Another reason is the staff.

"You broads ready to order or what?" Now that's what I'm talking about. None of the creepy graphic-printed button-ups of an ultra douche lounge or the pastel uniforms of an upscale restaurant. Just Cullen and Slim in regular duds offering random high-fives, good banter and refills before I open my maw.

Jen, Jessica and surprise guests (but fellow Landing regulars) Cami and Jeff went for Miller Lite or Bud Light while Chelsea and I went with carbonation straight from the fountain gun. Yep. As far as I'm concerned this is Girl Drink Drunk: Sober Edition. We also dove straight into the menu. 

Chelsea, an open lover of all things meaty, changed her tune and opted for veggie quesadillas. I didn't have any, but when someone who organizes monthly meat-eating lunches tells you a veggie quesadilla is good, I'm going to believe them. The grilled cheese (which comes with onions and tomatoes) did Jessica right. The bread was perfectly toasty and the cheese gooey as it should be. It's a favorite of mine, but this time, after fever and ick, I wanted the protein of a good old-fashioned burger. And Landing kitchen guru Diego answered my call. My provolone-topped burger was loaded with pickles, onions, tomatoes and lettuce, mayo and mustard...and he even sliced it in half for me. What a doll. Jen ordered up bare buffalo wings with extra spicy sauce on the side and polished them off for the first time that I can remember. Must have been a good night for the wing.

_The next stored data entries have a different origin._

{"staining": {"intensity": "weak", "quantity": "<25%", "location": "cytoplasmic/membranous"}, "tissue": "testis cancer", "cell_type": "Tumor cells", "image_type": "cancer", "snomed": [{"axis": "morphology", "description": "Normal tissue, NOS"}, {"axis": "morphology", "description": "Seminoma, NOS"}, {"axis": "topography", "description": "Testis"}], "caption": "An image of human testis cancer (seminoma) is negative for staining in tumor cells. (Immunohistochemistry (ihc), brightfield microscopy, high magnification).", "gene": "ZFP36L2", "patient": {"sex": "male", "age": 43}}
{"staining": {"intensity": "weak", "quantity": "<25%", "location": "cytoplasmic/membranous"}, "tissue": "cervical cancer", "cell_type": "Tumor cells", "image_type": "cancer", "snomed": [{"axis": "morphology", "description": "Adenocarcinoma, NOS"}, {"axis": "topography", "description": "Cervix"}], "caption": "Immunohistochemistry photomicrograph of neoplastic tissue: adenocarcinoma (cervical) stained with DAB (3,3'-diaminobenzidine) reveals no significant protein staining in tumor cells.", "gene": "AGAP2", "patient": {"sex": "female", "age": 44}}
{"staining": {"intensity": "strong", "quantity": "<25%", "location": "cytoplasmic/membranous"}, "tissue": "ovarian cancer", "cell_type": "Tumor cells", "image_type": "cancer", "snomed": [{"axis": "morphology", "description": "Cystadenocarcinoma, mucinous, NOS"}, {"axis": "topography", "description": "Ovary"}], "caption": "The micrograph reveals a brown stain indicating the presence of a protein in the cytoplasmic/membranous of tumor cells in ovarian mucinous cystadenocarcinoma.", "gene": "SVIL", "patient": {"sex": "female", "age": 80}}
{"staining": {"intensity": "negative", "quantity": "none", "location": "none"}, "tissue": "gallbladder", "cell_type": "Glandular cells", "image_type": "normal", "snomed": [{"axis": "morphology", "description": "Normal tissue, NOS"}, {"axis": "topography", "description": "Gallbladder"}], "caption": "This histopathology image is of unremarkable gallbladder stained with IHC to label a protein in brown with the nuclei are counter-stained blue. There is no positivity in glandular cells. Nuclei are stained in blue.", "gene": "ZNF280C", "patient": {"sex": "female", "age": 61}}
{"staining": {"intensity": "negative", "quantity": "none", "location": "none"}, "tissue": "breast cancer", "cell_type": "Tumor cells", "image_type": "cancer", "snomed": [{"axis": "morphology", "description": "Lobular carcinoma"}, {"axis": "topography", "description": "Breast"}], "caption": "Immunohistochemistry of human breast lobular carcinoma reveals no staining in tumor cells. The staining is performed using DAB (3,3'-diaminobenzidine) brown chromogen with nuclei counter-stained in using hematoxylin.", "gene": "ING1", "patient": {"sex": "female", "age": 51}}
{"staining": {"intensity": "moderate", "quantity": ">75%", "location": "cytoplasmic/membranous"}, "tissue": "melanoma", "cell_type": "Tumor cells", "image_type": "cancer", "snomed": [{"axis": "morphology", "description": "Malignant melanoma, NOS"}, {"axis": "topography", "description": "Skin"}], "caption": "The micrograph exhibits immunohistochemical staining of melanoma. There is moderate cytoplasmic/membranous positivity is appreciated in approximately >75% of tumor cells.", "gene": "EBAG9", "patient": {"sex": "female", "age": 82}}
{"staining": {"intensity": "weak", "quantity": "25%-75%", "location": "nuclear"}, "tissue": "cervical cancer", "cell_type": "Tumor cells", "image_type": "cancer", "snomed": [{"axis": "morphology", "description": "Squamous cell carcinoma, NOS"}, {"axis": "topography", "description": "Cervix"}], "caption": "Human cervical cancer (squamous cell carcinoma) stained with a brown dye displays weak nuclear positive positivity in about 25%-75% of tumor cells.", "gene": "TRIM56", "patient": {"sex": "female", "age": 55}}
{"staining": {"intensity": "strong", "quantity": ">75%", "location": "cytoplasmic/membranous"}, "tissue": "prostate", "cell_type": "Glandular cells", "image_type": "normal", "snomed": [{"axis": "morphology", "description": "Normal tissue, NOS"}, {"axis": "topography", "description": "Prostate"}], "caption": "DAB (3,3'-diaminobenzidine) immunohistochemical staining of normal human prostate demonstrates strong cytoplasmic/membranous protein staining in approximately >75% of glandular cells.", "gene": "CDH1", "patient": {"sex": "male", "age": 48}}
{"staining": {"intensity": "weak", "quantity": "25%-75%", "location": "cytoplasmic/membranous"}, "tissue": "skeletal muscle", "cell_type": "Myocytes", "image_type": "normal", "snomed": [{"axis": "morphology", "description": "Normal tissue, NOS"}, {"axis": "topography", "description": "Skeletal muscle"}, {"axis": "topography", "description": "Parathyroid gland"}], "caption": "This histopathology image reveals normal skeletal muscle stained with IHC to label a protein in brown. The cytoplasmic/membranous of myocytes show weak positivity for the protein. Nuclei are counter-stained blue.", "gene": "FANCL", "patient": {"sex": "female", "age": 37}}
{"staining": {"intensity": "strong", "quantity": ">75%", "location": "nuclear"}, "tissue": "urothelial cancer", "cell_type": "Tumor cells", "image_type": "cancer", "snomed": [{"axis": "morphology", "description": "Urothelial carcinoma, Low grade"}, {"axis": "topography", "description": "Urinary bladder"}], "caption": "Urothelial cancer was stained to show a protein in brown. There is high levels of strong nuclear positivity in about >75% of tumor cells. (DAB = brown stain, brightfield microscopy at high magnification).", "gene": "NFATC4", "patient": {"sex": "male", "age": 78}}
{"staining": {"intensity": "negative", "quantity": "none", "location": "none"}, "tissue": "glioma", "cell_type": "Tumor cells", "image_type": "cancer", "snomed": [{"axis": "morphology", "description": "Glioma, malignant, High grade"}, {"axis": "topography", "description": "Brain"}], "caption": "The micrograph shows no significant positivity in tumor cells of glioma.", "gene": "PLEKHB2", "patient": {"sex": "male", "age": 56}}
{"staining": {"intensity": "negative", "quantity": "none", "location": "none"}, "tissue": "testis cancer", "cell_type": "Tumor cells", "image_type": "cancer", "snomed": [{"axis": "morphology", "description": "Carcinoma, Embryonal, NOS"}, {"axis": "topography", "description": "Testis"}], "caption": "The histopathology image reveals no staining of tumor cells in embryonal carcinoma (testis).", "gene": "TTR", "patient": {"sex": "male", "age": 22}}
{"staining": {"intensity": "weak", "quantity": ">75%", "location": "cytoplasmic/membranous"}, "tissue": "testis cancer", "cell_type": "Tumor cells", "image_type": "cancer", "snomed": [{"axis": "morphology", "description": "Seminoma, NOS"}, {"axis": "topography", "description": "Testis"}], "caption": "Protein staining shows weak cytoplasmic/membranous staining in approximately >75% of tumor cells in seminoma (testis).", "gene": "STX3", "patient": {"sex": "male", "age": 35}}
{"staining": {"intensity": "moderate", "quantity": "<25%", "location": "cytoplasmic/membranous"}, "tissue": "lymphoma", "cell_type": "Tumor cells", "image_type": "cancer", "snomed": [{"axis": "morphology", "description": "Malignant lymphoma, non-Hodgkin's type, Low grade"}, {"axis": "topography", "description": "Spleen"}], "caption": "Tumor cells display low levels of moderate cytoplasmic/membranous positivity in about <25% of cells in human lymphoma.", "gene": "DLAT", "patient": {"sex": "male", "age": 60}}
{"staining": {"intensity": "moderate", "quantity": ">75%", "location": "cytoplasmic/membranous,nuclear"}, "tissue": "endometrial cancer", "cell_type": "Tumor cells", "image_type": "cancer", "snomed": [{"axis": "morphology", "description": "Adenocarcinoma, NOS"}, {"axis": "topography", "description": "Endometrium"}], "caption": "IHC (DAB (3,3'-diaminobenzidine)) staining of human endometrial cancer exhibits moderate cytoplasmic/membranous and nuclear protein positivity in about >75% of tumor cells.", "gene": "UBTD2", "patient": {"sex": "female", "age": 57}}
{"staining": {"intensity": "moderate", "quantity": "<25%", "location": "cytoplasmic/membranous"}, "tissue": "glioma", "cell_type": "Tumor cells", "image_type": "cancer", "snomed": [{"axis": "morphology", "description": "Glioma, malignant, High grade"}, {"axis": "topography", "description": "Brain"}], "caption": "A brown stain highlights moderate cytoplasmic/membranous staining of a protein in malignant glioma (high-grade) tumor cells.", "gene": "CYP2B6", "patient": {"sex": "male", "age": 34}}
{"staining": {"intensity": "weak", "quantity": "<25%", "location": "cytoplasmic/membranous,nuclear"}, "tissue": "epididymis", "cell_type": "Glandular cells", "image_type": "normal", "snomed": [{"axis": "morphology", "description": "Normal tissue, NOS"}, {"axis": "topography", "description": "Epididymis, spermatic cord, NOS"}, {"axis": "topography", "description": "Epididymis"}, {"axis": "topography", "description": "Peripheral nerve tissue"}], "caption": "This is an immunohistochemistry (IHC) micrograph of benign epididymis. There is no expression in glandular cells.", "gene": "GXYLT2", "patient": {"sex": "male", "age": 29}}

Now we had great conversation and excellent bar cuisine, but after dinner, things got really interesting. A couple of beers in and the weather sirens went off...and so did the electricity. Such is life in Old East Dallas. But while patrons sat in a sudden absence of light (save the red table candles) and music, the Landing crew jumped to attention, hanging camp lanterns about and hooking up a generator. First thing connected? The jukebox. Atmosphere is a priority. Slim teased two guys who continued to stare at the TV despite there being no picture (true Mavs fans, apparently) and continued on his round of the room, business as usual. The register and card machine were hooked back up and no one was left digging for change to pay their tab. While others stayed on through the night, we left with kind bids of "Be careful!" and "Get home before the storm!" 

Girl drinks are fun, but when you feel like roadkill twice removed and the weather's feeling even worse, it's not about froth and fruit garnish. It's about a cold beer (or Diet Coke), a full stomach and never letting the music stop. There's no better place than your home...bar.